AVONDALE, Ariz. — Paul Wolfe is, in fact, a lone Wolfe.
Driver Brad Keselowski is young, brash — his competitors may say arrogant and unrepentant — loves social media and has no qualms drawing attention to himself.
Wolfe, his Sprint Cup crew chief, is the opposite.
"I don't know what most people in the garage's perception of me is now but I can probably come across as a jerk, just because I'm quiet," said Wolfe, his voice barely audible over the roar of practice at Phoenix International Raceway.
"I'm quiet. I keep to myself. … I feel like when I come to the racetrack, I'm here to do my job and I try to do it the best way I know how."
Keselowski, who enters today's AdvoCare 500 well within striking distance of his first championship, shares the objective even if his path is different.
Keselowski isn't afraid to engage fans or fellow competitors on hot topics. NASCAR fined him for criticizing its move to fuel-injection technology last season. And he has drawn the ire of many drivers, including public run-ins with Denny Hamlin, Carl Edwards and others.

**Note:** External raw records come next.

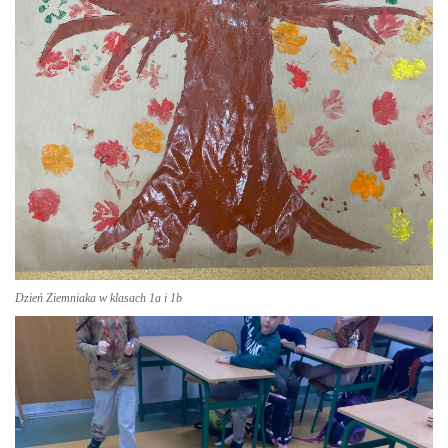
Dzień Ziemniaka w klasach 1a i 1b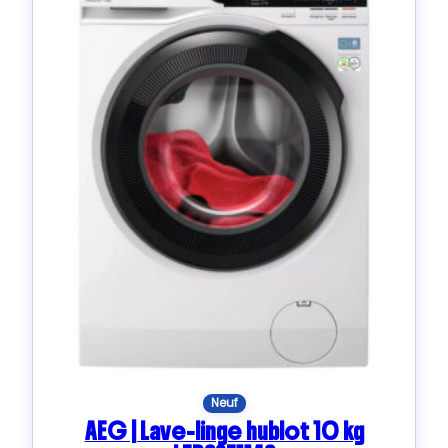
Neuf
AEG | Lave-linge hublot 10 kg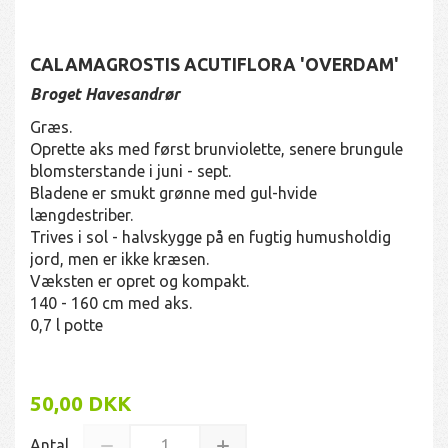
CALAMAGROSTIS ACUTIFLORA 'OVERDAM'
Broget Havesandrør
Græs.
Oprette aks med først brunviolette, senere brungule
blomsterstande i juni - sept.
Bladene er smukt grønne med gul-hvide
længdestriber.
Trives i sol - halvskygge på en fugtig humusholdig
jord, men er ikke kræsen.
Væksten er opret og kompakt.
140 - 160 cm med aks.
0,7 l potte
50,00 DKK
Antal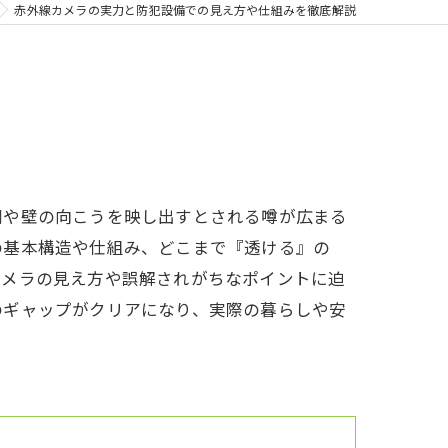
赤外線カメラの実力と防犯設備での見え方や仕組みを徹底解説
闇や壁の向こうを映し出すとされる噂が広まる
の基本構造や仕組み、どこまで『透ける』の
カメラの見え方や誤解されがちなポイントに迫
のギャップがクリアになり、実際の暮らしや安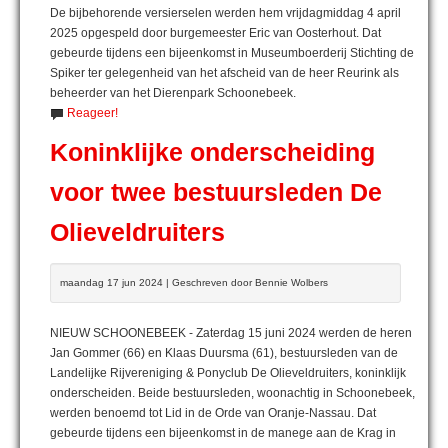
De bijbehorende versierselen werden hem vrijdagmiddag 4 april
2025 opgespeld door burgemeester Eric van Oosterhout. Dat
gebeurde tijdens een bijeenkomst in Museumboerderij Stichting de
Spiker ter gelegenheid van het afscheid van de heer Reurink als
beheerder van het Dierenpark Schoonebeek.
Reageer!
Koninklijke onderscheiding
voor twee bestuursleden De
Olieveldruiters
maandag 17 jun 2024 | Geschreven door Bennie Wolbers
NIEUW SCHOONEBEEK - Zaterdag 15 juni 2024 werden de heren
Jan Gommer (66) en Klaas Duursma (61), bestuursleden van de
Landelijke Rijvereniging & Ponyclub De Olieveldruiters, koninklijk
onderscheiden. Beide bestuursleden, woonachtig in Schoonebeek,
werden benoemd tot Lid in de Orde van Oranje-Nassau. Dat
gebeurde tijdens een bijeenkomst in de manege aan de Krag in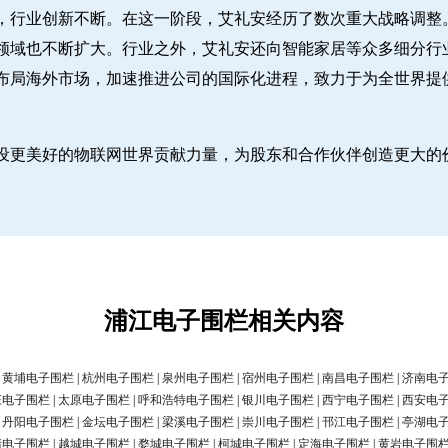
，行业创新不断。在这一阶段，艾礼安经历了数次重大战略调整
领域也不断扩大。行业之外，艾礼安还向智能家居等众多细分行
布局海外市场，加速推进公司的国际化进程，致力于为全世界提
设更美好的物联网世界贡献力量，为股东和合作伙伴创造更大的
浦江电子围栏相关内容
|
黄埔电子围栏
|
杭州电子围栏
|
泉州电子围栏
|
宿州电子围栏
|
南昌电子围栏
|
济南电
庄电子围栏
|
太原电子围栏
|
呼和浩特电子围栏
|
银川电子围栏
|
西宁电子围栏
|
西安电
|
丹阳电子围栏
|
金坛电子围栏
|
梁溪电子围栏
|
崇川电子围栏
|
邗江电子围栏
|
亭湖电
清电子围栏
|
越城电子围栏
|
婺城电子围栏
|
柯城电子围栏
|
定海电子围栏
|
黄岩电子围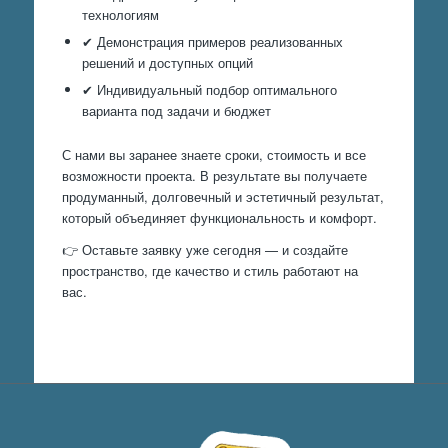
технологиям
✔ Демонстрация примеров реализованных
решений и доступных опций
✔ Индивидуальный подбор оптимального
варианта под задачи и бюджет
С нами вы заранее знаете сроки, стоимость и все
возможности проекта. В результате вы получаете
продуманный, долговечный и эстетичный результат,
который объединяет функциональность и комфорт.
👉 Оставьте заявку уже сегодня — и создайте
пространство, где качество и стиль работают на
вас.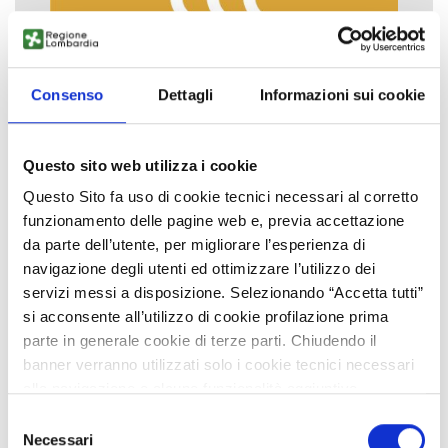
Consenso
Dettagli
Informazioni sui cookie
Questo sito web utilizza i cookie
Questo Sito fa uso di cookie tecnici necessari al corretto
funzionamento delle pagine web e, previa accettazione
da parte dell’utente, per migliorare l’esperienza di
navigazione degli utenti ed ottimizzare l’utilizzo dei
servizi messi a disposizione. Selezionando “Accetta tutti”
si acconsente all’utilizzo di cookie profilazione prima
parte in generale cookie di terze parti. Chiudendo il
banner verranno utilizzati solo i cookie tecnici necessari
alla navigazione e alcune funzionalità aggiuntive
potrebbero non essere disponibili.
Selezione
Per conoscere i dettagli, consulta la nostra cookie policy.
Necessari
del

Those actions might seem to run counter to the well-ordered, nose-to-the-grindstone operation Wolfe runs with Penske Racing's No. 2 Dodge team.
But here's a little secret.
"I don't really tell Brad this but probably 90 percent of the time the stuff he puts out there, I — me and the team — believe is true," Wolfe said.
"We've gotten to the point now where if Brad is running his mouth, he usually goes out there the next day and backs it up. You have to respect that about him."
Keselowski, 28, and Wolfe won the 2010 Nationwide series championship together. Since they joined forces in Cup in 2011, they have risen quickly, with three victories last year and five in 2012.
After finishing second last week at Texas, losing the lead late to Johnson, Keselowski asked Wolfe to keep his team "pumped up" and to remind them he wasn't giving up. None of that was necessary, Wolfe said.
"The guys on my race team are not the type of guys that need people to be patting them on the back. They're all racers, they work hard," he said.
For Wolfe, that comes from his background. He began as a driver, often working on his own cars. He made 16 starts in the Nationwide series and more than 40 starts in lower series. Wolfe, 35, first moved into the role of crew chief when he drove for Fitz-Bradshaw Racing.
There are so many ways Keselowski and Wolfe are different. Yet, they remain the same in one big way — performance.
"I think that he and I have a very special dynamic that's hard to quantify," Keselowski said. "It's a relationship where over time it's built on trust and every step you take, every day that you work together or live around each other, you go through those moments where you're challenged and you're looking at each other to react. … And each instance I feel like he and I have done a really good job of taking adversity and fighting through it, becoming stronger from it and making better decisions."